Inference is otherwise fundamentally deterministic. In implementation, certain things like thread-scheduling and floating-point math can be contingent on the entire machine state as an input itself. Since replicating that input can be very hard on some systems, you can effectively get rid of it like so:
ollama run [whatever] --seed 123 --temperature 0 --num-thread 1
A note that "--temperature 0" may not strictly be necessary. Depending on your system, setting the seed and restricting to a single thread will be sufficient.
These flags don't magically change LLM formalisms. You can read more about how floating point operations produce non-determinism here:
In this context, forcing single-threading bypasses FP-hardware's non-associativity issues that crop up with multi-threaded reduction. If you still don't have bit-replicated outputs for the same input sequence, either something is seriously wrong with your computer or you should get in touch with a reputable metatheoretician because you've just discovered something very significant.
> Those ones?
Yes those ones. Perhaps in the future you can learn from this experience and start with a post like the first part of this, rather than a condescending non-sequitur, and you'll find it's a more constructive way to engage with others. That's why the guidelines exist, after all.

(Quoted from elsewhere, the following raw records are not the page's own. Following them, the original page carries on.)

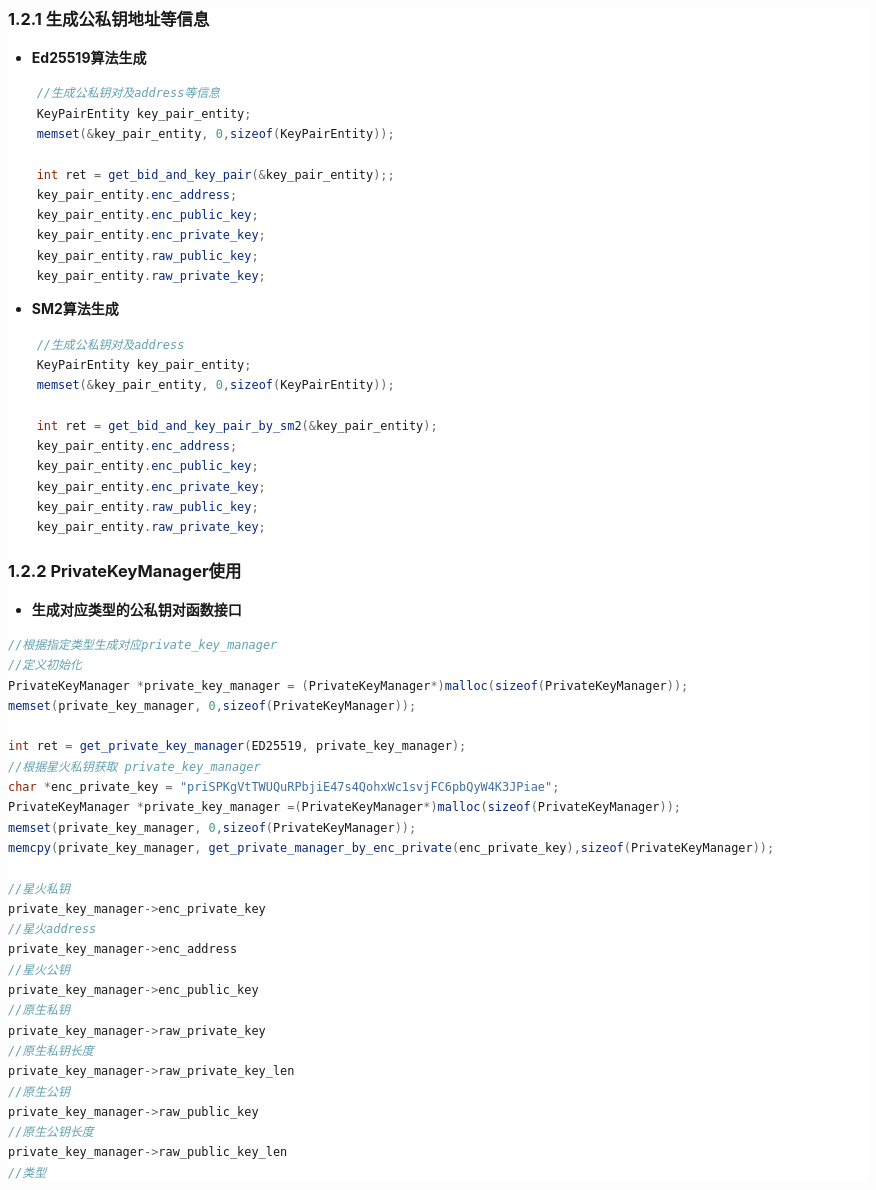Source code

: ### 1.2.1 生成公私钥地址等信息

+ **Ed25519算法生成**

```java
	//生成公私钥对及address等信息
    KeyPairEntity key_pair_entity;
    memset(&key_pair_entity, 0,sizeof(KeyPairEntity));

	int ret = get_bid_and_key_pair(&key_pair_entity);;
	key_pair_entity.enc_address;
	key_pair_entity.enc_public_key;
	key_pair_entity.enc_private_key;
	key_pair_entity.raw_public_key;
	key_pair_entity.raw_private_key;
```

+ **SM2算法生成**

```java
	//生成公私钥对及address
    KeyPairEntity key_pair_entity;
    memset(&key_pair_entity, 0,sizeof(KeyPairEntity));

    int ret = get_bid_and_key_pair_by_sm2(&key_pair_entity);
	key_pair_entity.enc_address;
	key_pair_entity.enc_public_key;
	key_pair_entity.enc_private_key;
	key_pair_entity.raw_public_key;
	key_pair_entity.raw_private_key;
```

### 1.2.2 PrivateKeyManager使用



+ **生成对应类型的公私钥对函数接口**

```java
//根据指定类型生成对应private_key_manager
//定义初始化 
PrivateKeyManager *private_key_manager = (PrivateKeyManager*)malloc(sizeof(PrivateKeyManager));
memset(private_key_manager, 0,sizeof(PrivateKeyManager));

int ret = get_private_key_manager(ED25519, private_key_manager);
//根据星火私钥获取 private_key_manager
char *enc_private_key = "priSPKgVtTWUQuRPbjiE47s4QohxWc1svjFC6pbQyW4K3JPiae";
PrivateKeyManager *private_key_manager =(PrivateKeyManager*)malloc(sizeof(PrivateKeyManager));
memset(private_key_manager, 0,sizeof(PrivateKeyManager));
memcpy(private_key_manager, get_private_manager_by_enc_private(enc_private_key),sizeof(PrivateKeyManager)); 

//星火私钥
private_key_manager->enc_private_key
//星火address
private_key_manager->enc_address
//星火公钥
private_key_manager->enc_public_key
//原生私钥
private_key_manager->raw_private_key
//原生私钥长度
private_key_manager->raw_private_key_len
//原生公钥
private_key_manager->raw_public_key
//原生公钥长度
private_key_manager->raw_public_key_len
//类型
```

> These flags don't magically change LLM formalisms. You can read more about how floating point operations produce non-determinism here:
Basically what you're saying is "for 99.9% of use cases and how people use them they are non-deterministic, and you have to very carefully work around that non-determinism to the point of having workarounds for your GPU and making them even more unusable"

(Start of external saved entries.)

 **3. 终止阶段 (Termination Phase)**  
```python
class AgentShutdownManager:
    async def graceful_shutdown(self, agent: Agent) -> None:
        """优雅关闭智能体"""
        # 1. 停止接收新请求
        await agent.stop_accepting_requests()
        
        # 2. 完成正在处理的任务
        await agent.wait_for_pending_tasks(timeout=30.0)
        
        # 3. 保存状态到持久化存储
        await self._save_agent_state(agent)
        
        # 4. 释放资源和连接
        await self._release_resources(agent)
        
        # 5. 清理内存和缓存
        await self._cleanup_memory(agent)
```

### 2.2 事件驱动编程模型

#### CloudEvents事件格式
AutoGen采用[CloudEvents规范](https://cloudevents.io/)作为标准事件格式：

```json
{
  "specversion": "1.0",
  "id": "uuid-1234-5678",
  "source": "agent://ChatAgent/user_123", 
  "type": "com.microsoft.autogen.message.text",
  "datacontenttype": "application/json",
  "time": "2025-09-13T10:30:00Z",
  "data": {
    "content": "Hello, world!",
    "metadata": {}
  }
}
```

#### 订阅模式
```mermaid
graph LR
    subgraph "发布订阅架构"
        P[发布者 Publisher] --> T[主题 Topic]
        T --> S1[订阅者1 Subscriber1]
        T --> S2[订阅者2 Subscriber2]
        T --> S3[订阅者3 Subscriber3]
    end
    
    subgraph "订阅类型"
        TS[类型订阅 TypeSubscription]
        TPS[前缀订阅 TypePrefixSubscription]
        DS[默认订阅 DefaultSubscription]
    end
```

> In this context, forcing single-threading bypasses FP-hardware's non-associativity issues that crop up with multi-threaded reduction.
Translation: yup, they are non-deterministic under normal conditions. Which the paper explicitly states:
--- start quote ---
existing LLM serving frameworks exhibit non-deterministic behavior: identical inputs can yield different outputs when system configurations (e.g., tensor parallel (TP) size, batch size) vary, even under greedy decoding. This arises from the non-associativity of floating-point arithmetic and inconsistent reduction orders across GPUs.
--- end quote ---
> If you still don't have bit-replicated outputs for the same input sequence, either something is seriously wrong with your computer or you should get in touch with a reputable metatheoretician because you've just discovered something very significant.
Basically what you're saying is: If you do all of the following, then the output will be deterministic:
- workaround for GPUs with num_thread 1
- temperature set to 0
- top_k to 0
- top_p to 0
- context window to 0 (or always do a single run from a new session)
Now, if you'd like to stop acting like a smug ass and be inquisitive as per the commenting guidelines, I'd be happy to tell you more. But really, if you actually comprehended the post you're replying to, there would be no need since it contains the piece of the puzzle you aren't quite grasping.